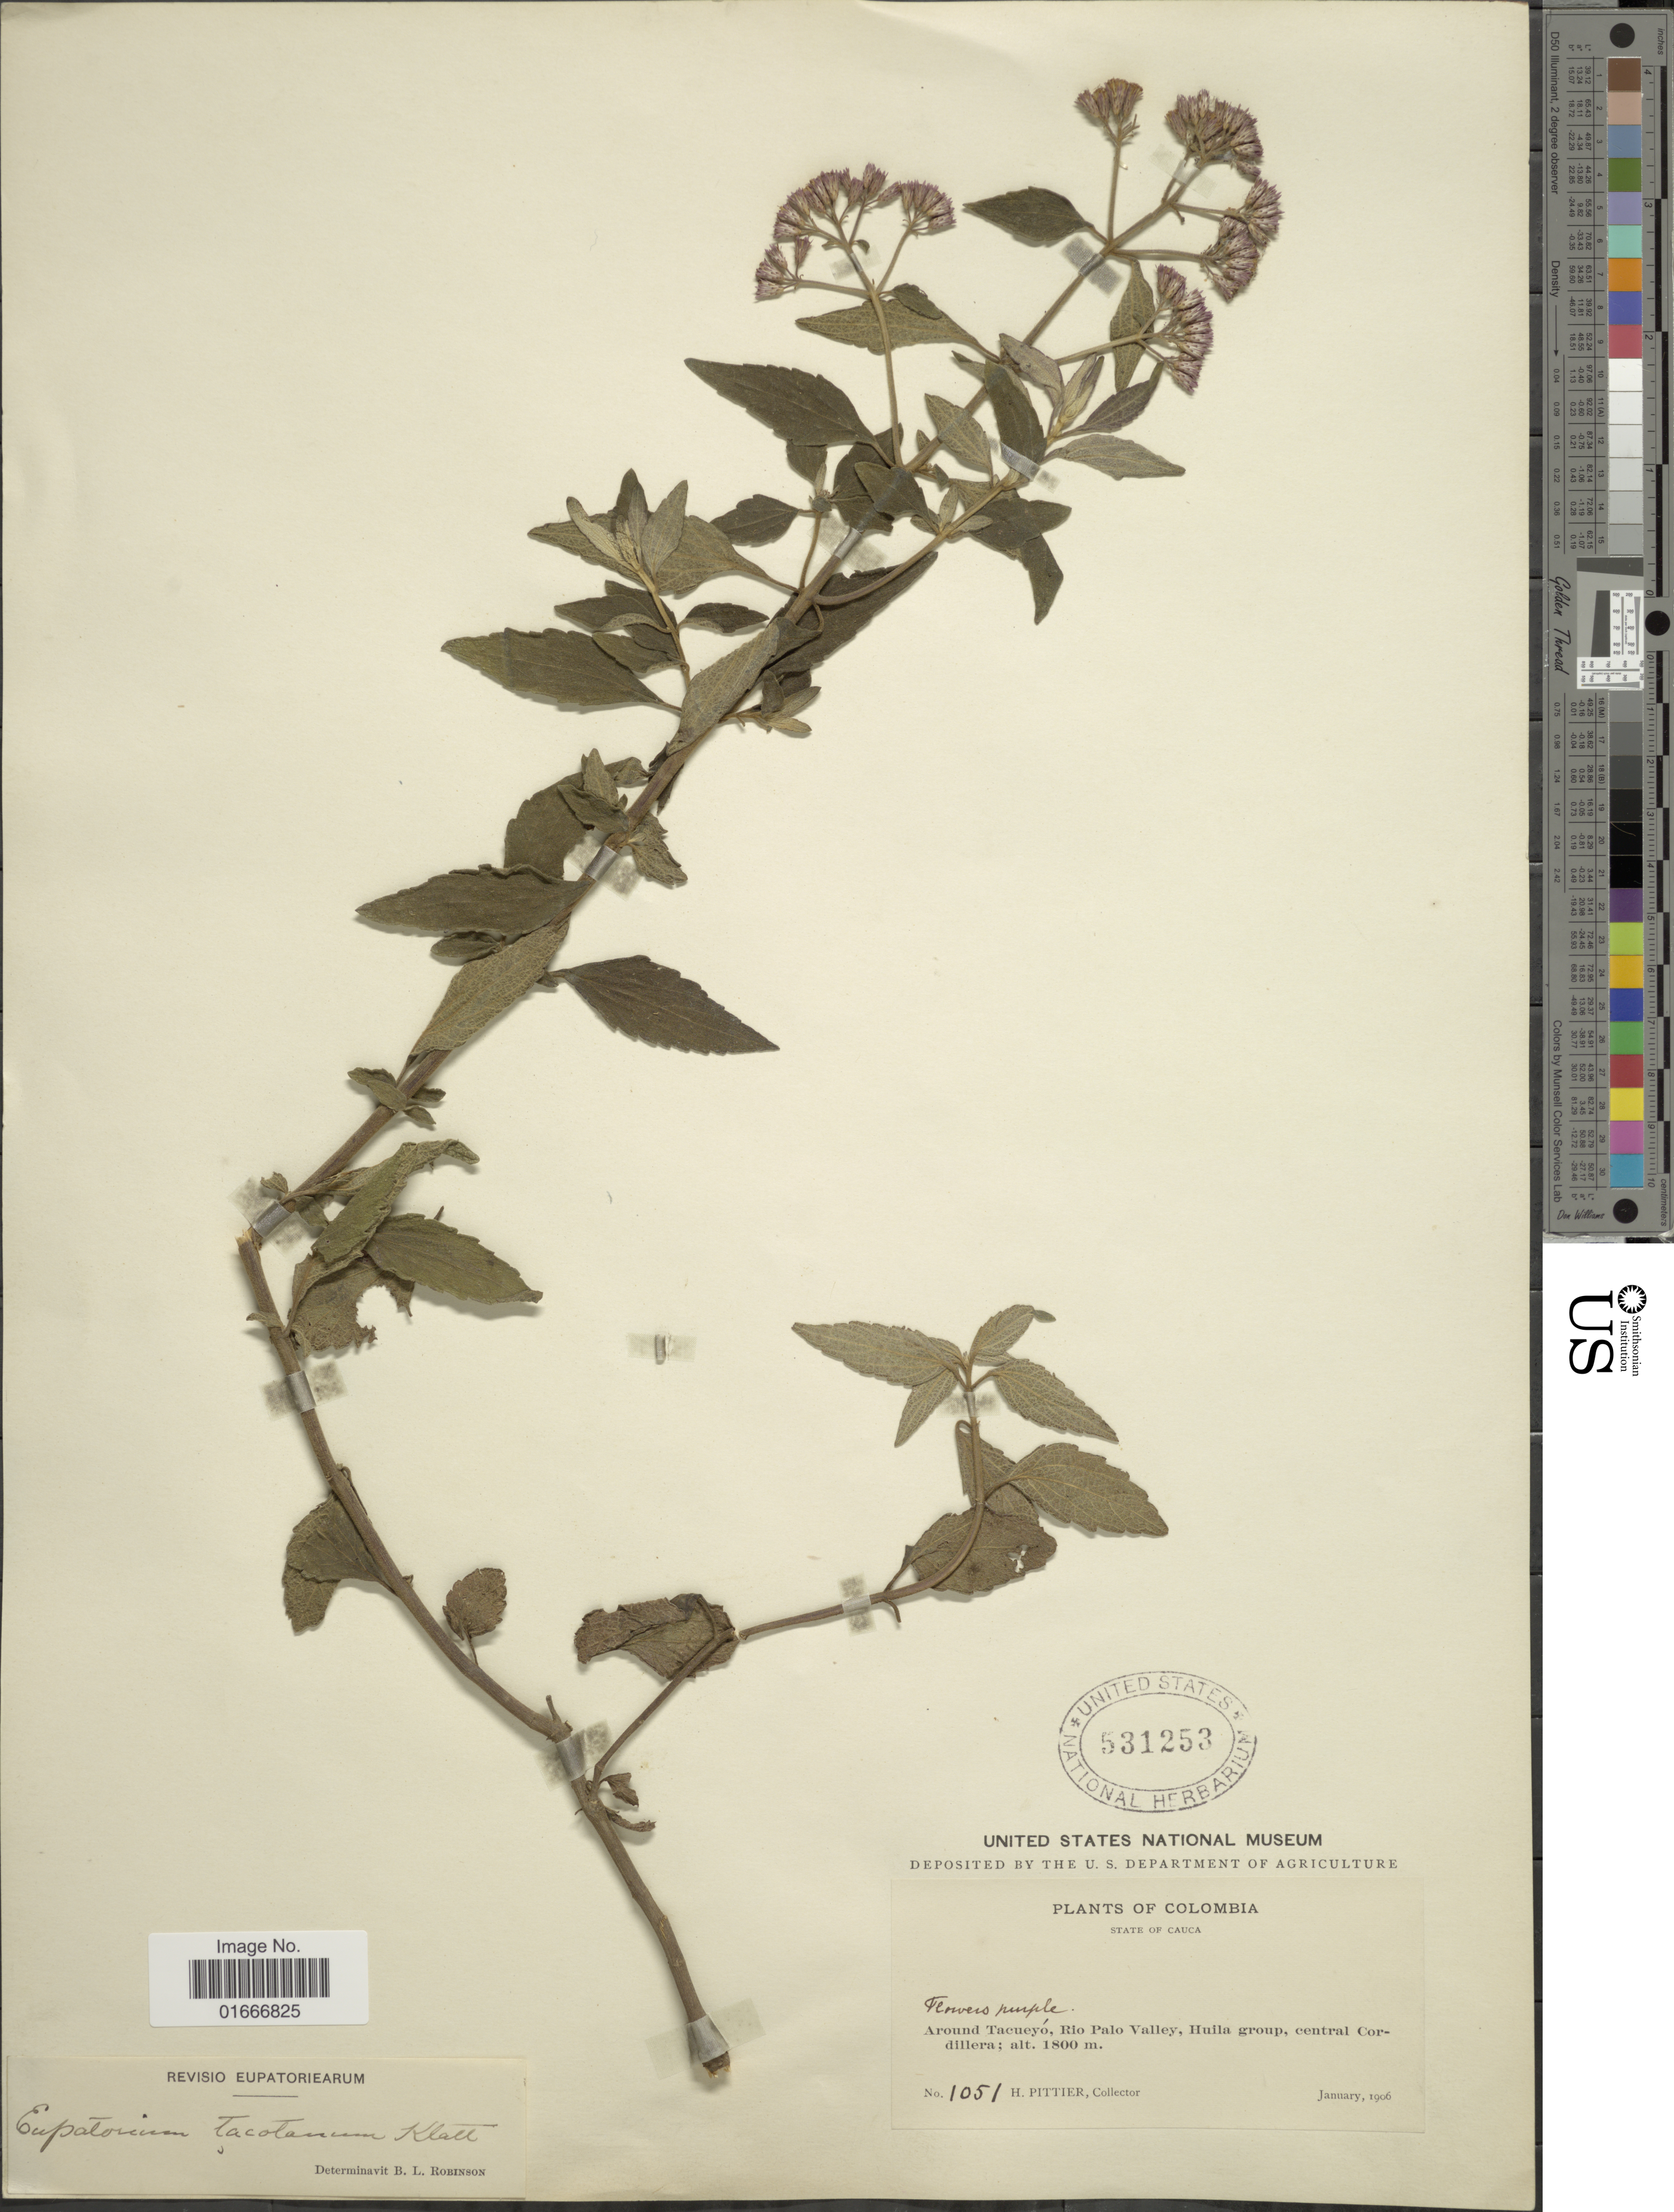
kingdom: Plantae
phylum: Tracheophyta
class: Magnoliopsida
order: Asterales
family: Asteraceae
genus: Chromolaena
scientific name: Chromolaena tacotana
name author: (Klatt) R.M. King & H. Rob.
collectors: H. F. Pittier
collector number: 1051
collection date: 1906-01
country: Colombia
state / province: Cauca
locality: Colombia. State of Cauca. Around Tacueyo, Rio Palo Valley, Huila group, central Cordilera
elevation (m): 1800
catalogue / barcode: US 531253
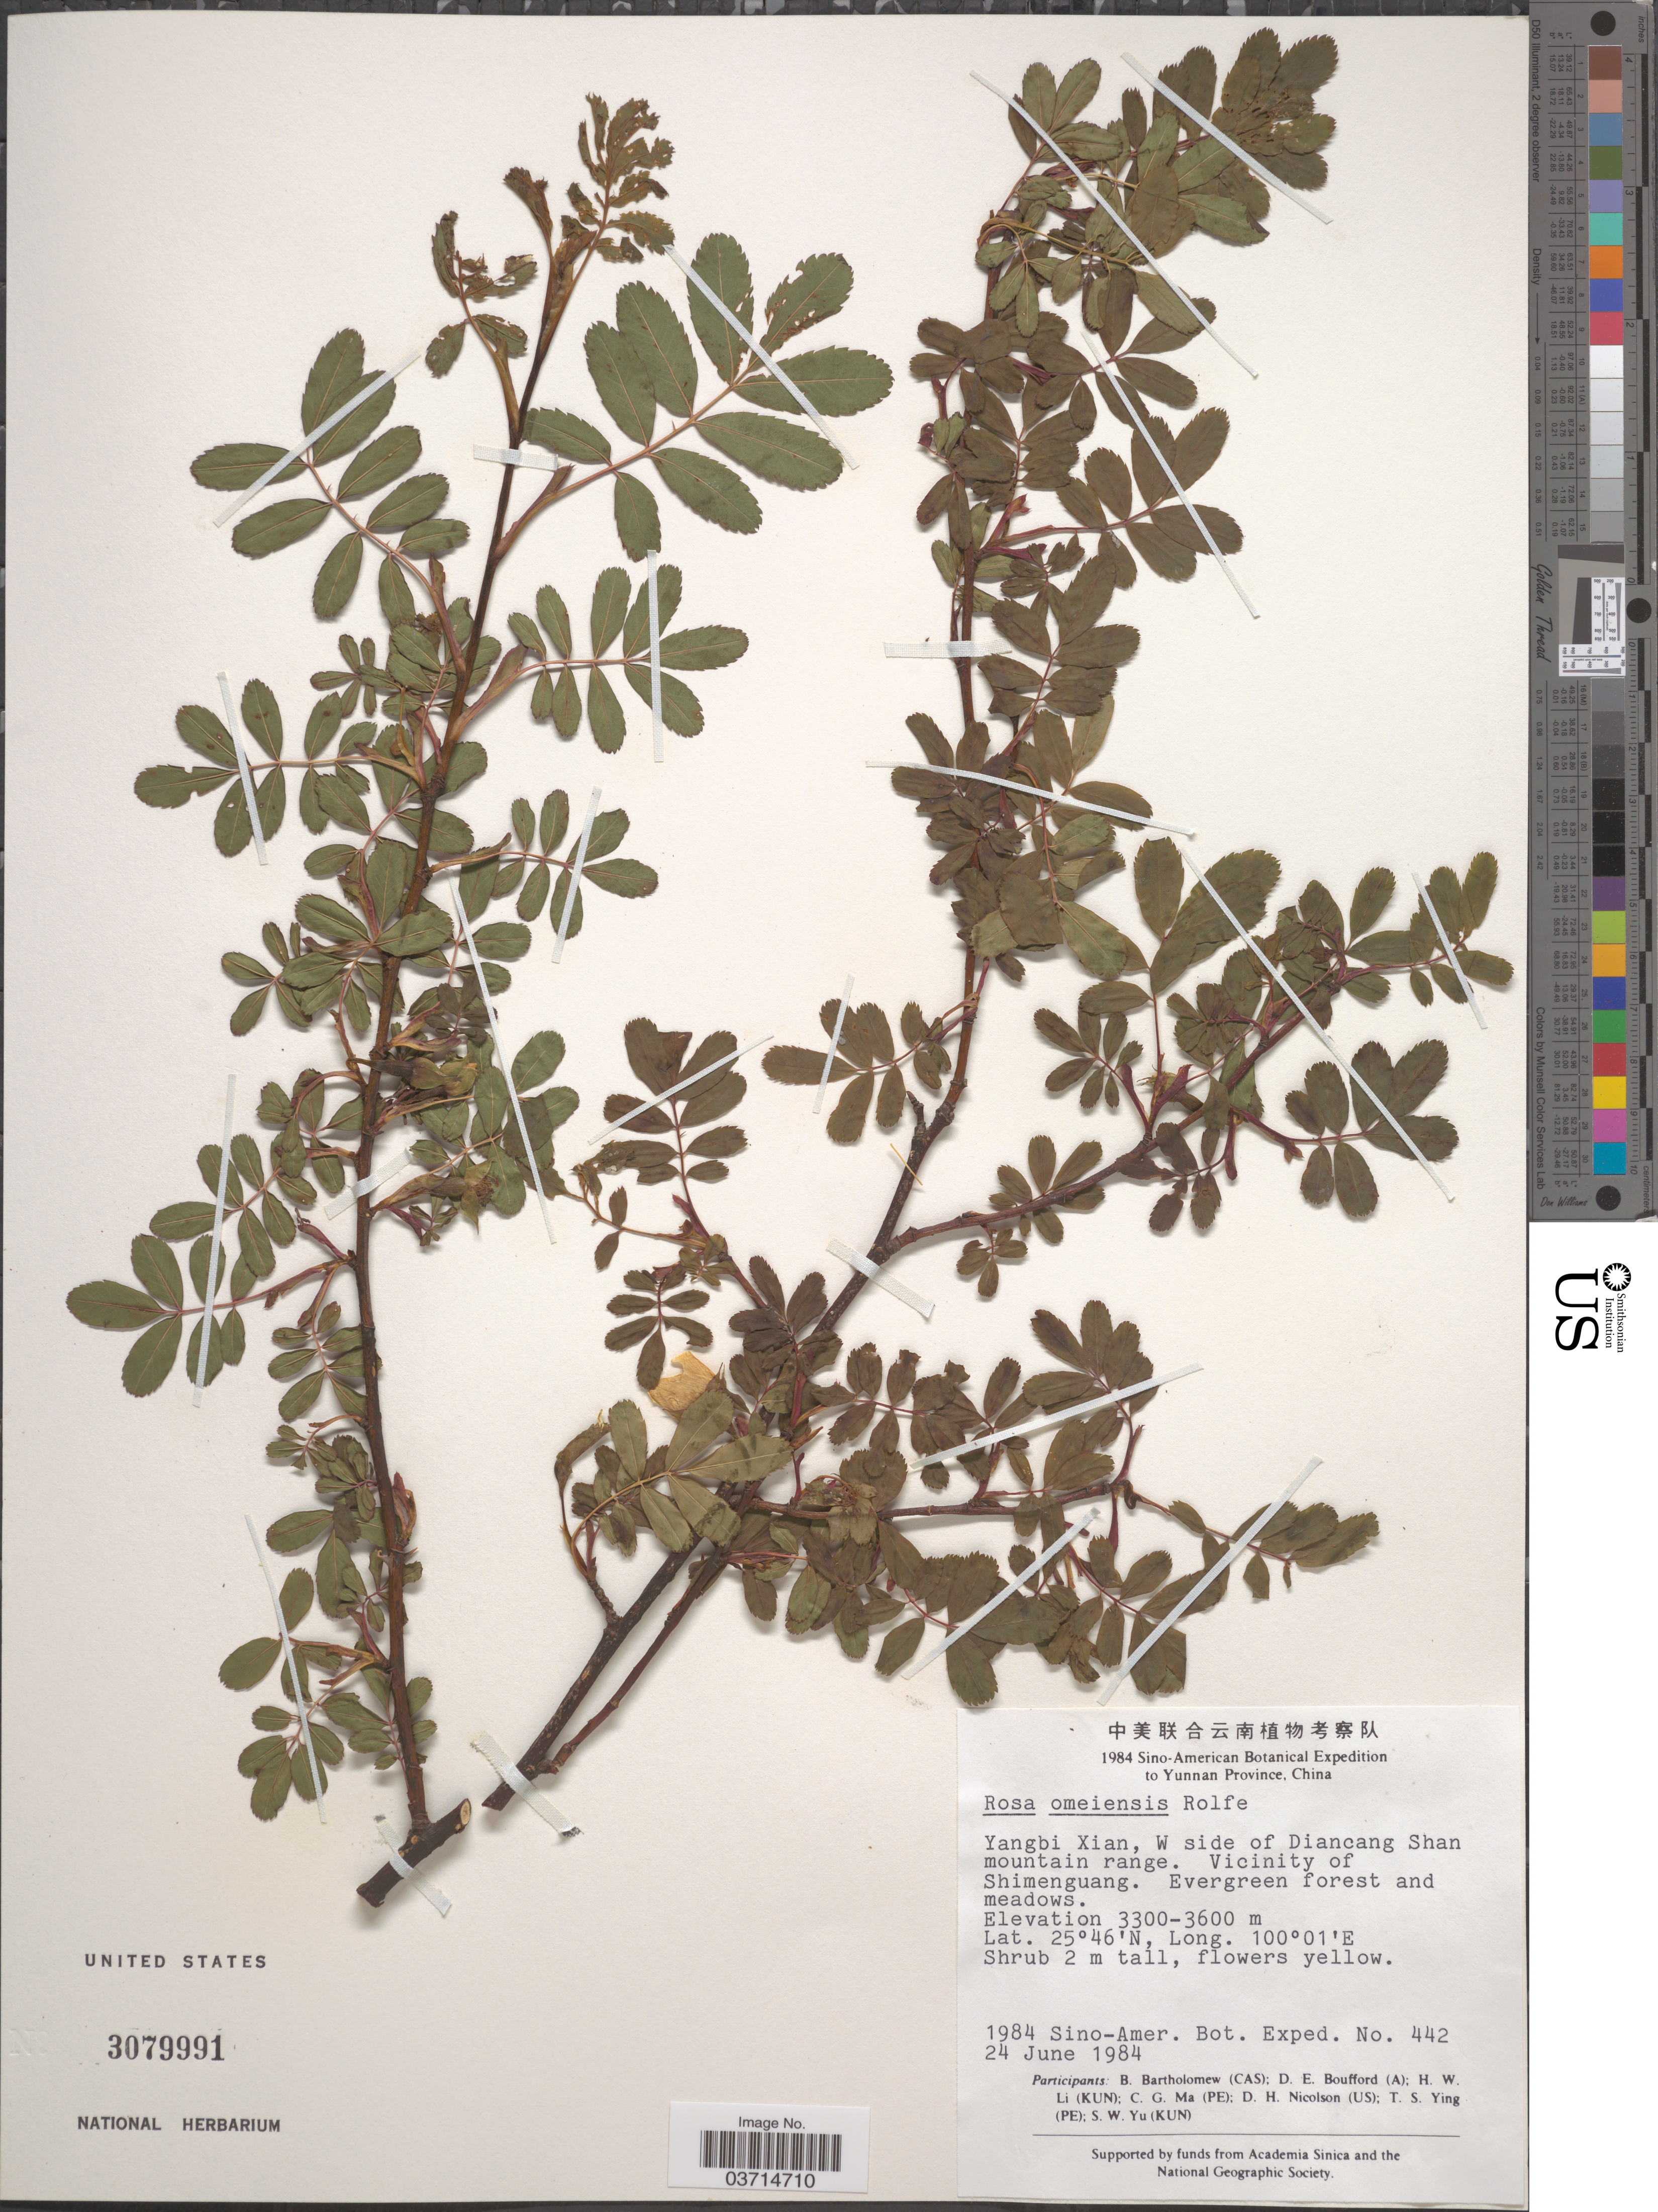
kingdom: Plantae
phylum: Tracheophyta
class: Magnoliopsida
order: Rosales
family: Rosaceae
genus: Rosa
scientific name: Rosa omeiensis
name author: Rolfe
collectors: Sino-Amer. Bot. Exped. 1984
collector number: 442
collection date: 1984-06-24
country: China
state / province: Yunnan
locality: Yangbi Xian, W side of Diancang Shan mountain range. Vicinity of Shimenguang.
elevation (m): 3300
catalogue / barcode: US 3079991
___
◆ Exercise requirements ◆
Write out all of the data above again, switching every "locality" to "site" and changing nothing else. Leave the pictures out.

◆ Exercise solution ◆
kingdom: Plantae
phylum: Tracheophyta
class: Magnoliopsida
order: Asterales
family: Asteraceae
genus: Chromolaena
scientific name: Chromolaena tacotana
name author: (Klatt) R.M. King & H. Rob.
collectors: H. F. Pittier
collector number: 1051
collection date: 1906-01
country: Colombia
state / province: Cauca
site: Colombia. State of Cauca. Around Tacueyo, Rio Palo Valley, Huila group, central Cordilera
elevation (m): 1800
catalogue / barcode: US 531253
kingdom: Plantae
phylum: Tracheophyta
class: Magnoliopsida
order: Rosales
family: Rosaceae
genus: Rosa
scientific name: Rosa omeiensis
name author: Rolfe
collectors: Sino-Amer. Bot. Exped. 1984
collector number: 442
collection date: 1984-06-24
country: China
state / province: Yunnan
site: Yangbi Xian, W side of Diancang Shan mountain range. Vicinity of Shimenguang.
elevation (m): 3300
catalogue / barcode: US 3079991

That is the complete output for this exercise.